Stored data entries

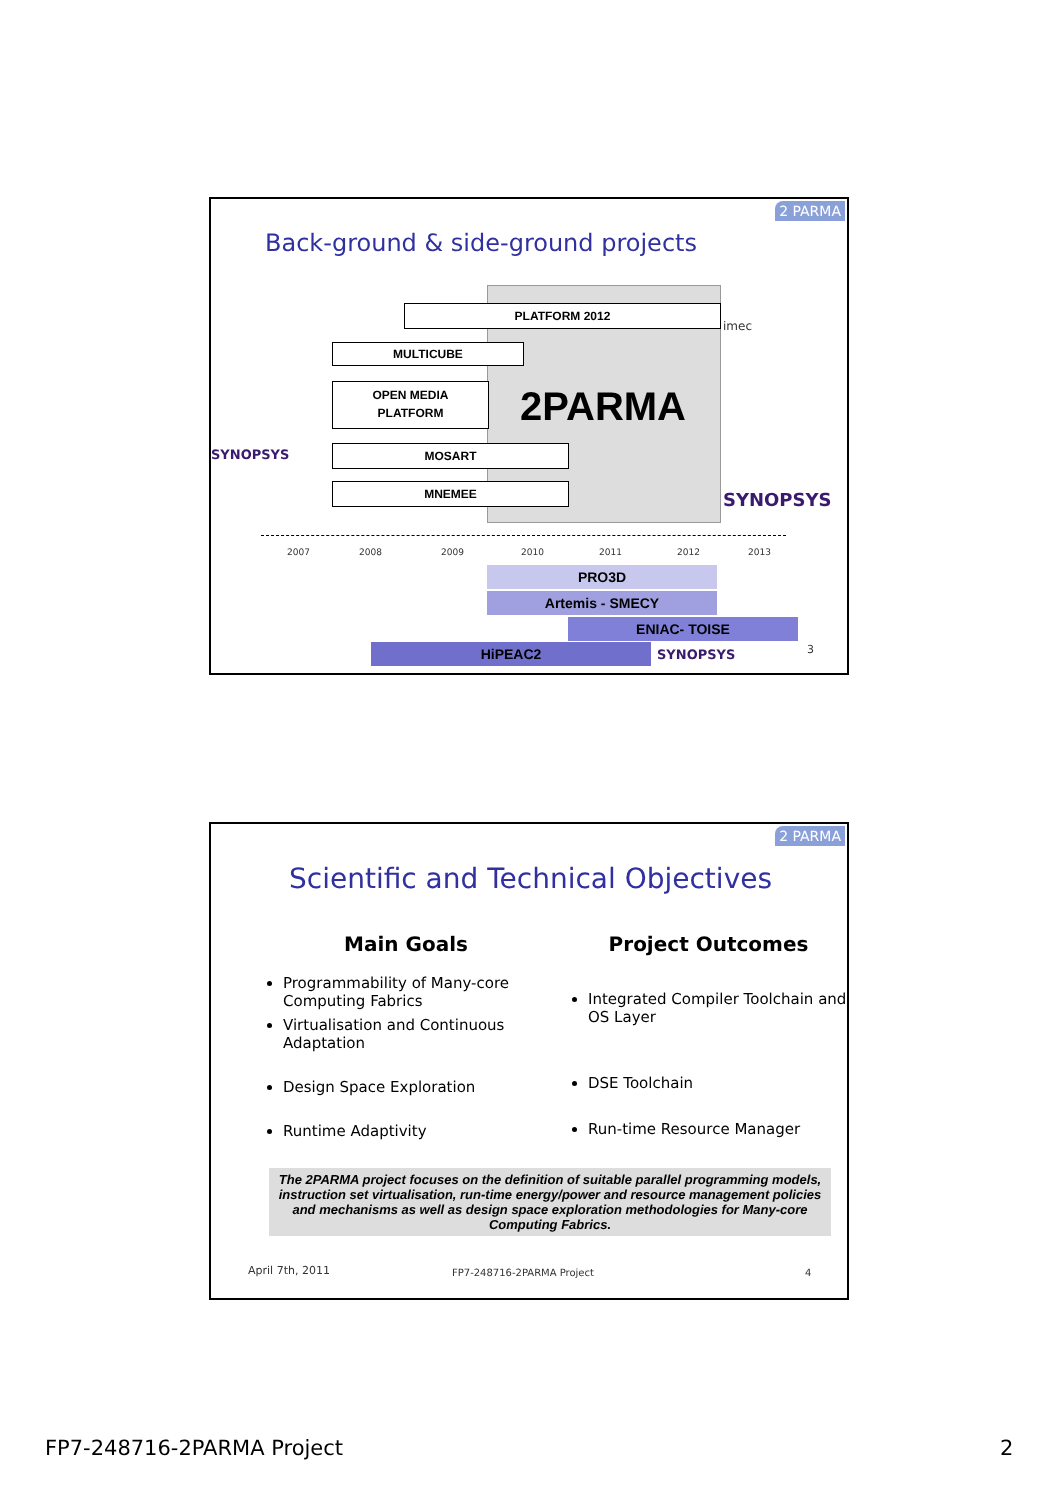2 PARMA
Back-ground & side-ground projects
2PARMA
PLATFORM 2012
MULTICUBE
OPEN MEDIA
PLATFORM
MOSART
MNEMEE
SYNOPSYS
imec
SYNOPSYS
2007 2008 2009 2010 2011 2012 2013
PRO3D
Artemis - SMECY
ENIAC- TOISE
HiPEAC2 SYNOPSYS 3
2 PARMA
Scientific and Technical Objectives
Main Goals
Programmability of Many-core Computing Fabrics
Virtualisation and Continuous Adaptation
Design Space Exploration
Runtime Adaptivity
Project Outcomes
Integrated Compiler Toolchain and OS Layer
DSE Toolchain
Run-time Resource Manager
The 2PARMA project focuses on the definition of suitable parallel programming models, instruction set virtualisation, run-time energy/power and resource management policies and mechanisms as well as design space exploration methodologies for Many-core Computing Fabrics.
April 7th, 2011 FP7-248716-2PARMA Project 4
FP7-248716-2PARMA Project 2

== TASK STATEMENT ==
The whole of the data needs to be copied word for word, though not its pictures.

== TASK OUTPUT ==
2 PARMA
Back-ground & side-ground projects
2PARMA
PLATFORM 2012
MULTICUBE
OPEN MEDIA
PLATFORM
MOSART
MNEMEE
SYNOPSYS
imec
SYNOPSYS
2007 2008 2009 2010 2011 2012 2013
PRO3D
Artemis - SMECY
ENIAC- TOISE
HiPEAC2 SYNOPSYS 3
2 PARMA
Scientific and Technical Objectives
Main Goals
Programmability of Many-core Computing Fabrics
Virtualisation and Continuous Adaptation
Design Space Exploration
Runtime Adaptivity
Project Outcomes
Integrated Compiler Toolchain and OS Layer
DSE Toolchain
Run-time Resource Manager
The 2PARMA project focuses on the definition of suitable parallel programming models, instruction set virtualisation, run-time energy/power and resource management policies and mechanisms as well as design space exploration methodologies for Many-core Computing Fabrics.
April 7th, 2011 FP7-248716-2PARMA Project 4
FP7-248716-2PARMA Project 2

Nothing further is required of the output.